Start of Block

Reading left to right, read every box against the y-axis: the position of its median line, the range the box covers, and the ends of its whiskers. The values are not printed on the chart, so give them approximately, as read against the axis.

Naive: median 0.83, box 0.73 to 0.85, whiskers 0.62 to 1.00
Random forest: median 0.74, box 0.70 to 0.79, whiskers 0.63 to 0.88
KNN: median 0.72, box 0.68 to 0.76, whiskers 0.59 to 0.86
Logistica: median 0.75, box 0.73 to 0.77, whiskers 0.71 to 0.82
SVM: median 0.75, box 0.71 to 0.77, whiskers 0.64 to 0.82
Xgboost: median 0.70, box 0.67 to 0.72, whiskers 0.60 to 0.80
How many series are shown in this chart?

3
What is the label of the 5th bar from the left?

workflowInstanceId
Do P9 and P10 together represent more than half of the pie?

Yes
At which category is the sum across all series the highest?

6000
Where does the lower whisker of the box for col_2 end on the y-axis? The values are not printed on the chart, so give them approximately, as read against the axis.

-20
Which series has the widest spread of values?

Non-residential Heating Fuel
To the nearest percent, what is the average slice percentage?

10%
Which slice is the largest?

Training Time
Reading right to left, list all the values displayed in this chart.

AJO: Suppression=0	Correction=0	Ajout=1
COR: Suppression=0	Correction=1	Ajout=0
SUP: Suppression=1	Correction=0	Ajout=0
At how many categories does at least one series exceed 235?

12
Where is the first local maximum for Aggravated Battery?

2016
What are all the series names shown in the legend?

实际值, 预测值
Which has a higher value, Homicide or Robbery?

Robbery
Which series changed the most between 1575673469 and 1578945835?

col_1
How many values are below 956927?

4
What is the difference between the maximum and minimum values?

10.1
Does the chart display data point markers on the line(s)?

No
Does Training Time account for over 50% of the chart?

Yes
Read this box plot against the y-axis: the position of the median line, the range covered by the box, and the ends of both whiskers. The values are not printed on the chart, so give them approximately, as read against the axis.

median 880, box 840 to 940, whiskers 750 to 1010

End of Block

#### INSTRUCTIONS FOR THE TASK
Rewrite every line of the records above as one numbered list, leaving out the blank lines.

#### SOLVED PROBLEM
1. Reading left to right, read every box against the y-axis: the position of its median line, the range the box covers, and the ends of its whiskers. The values are not printed on the chart, so give them approximately, as read against the axis.
2. Naive: median 0.83, box 0.73 to 0.85, whiskers 0.62 to 1.00
3. Random forest: median 0.74, box 0.70 to 0.79, whiskers 0.63 to 0.88
4. KNN: median 0.72, box 0.68 to 0.76, whiskers 0.59 to 0.86
5. Logistica: median 0.75, box 0.73 to 0.77, whiskers 0.71 to 0.82
6. SVM: median 0.75, box 0.71 to 0.77, whiskers 0.64 to 0.82
7. Xgboost: median 0.70, box 0.67 to 0.72, whiskers 0.60 to 0.80
8. How many series are shown in this chart?
9. 3
10. What is the label of the 5th bar from the left?
11. workflowInstanceId
12. Do P9 and P10 together represent more than half of the pie?
13. Yes
14. At which category is the sum across all series the highest?
15. 6000
16. Where does the lower whisker of the box for col_2 end on the y-axis? The values are not printed on the chart, so give them approximately, as read against the axis.
17. -20
18. Which series has the widest spread of values?
19. Non-residential Heating Fuel
20. To the nearest percent, what is the average slice percentage?
21. 10%
22. Which slice is the largest?
23. Training Time
24. Reading right to left, list all the values displayed in this chart.
25. AJO: Suppression=0	Correction=0	Ajout=1
26. COR: Suppression=0	Correction=1	Ajout=0
27. SUP: Suppression=1	Correction=0	Ajout=0
28. At how many categories does at least one series exceed 235?
29. 12
30. Where is the first local maximum for Aggravated Battery?
31. 2016
32. What are all the series names shown in the legend?
33. 实际值, 预测值
34. Which has a higher value, Homicide or Robbery?
35. Robbery
36. Which series changed the most between 1575673469 and 1578945835?
37. col_1
38. How many values are below 956927?
39. 4
40. What is the difference between the maximum and minimum values?
41. 10.1
42. Does the chart display data point markers on the line(s)?
43. No
44. Does Training Time account for over 50% of the chart?
45. Yes
46. Read this box plot against the y-axis: the position of the median line, the range covered by the box, and the ends of both whiskers. The values are not printed on the chart, so give them approximately, as read against the axis.
47. median 880, box 840 to 940, whiskers 750 to 1010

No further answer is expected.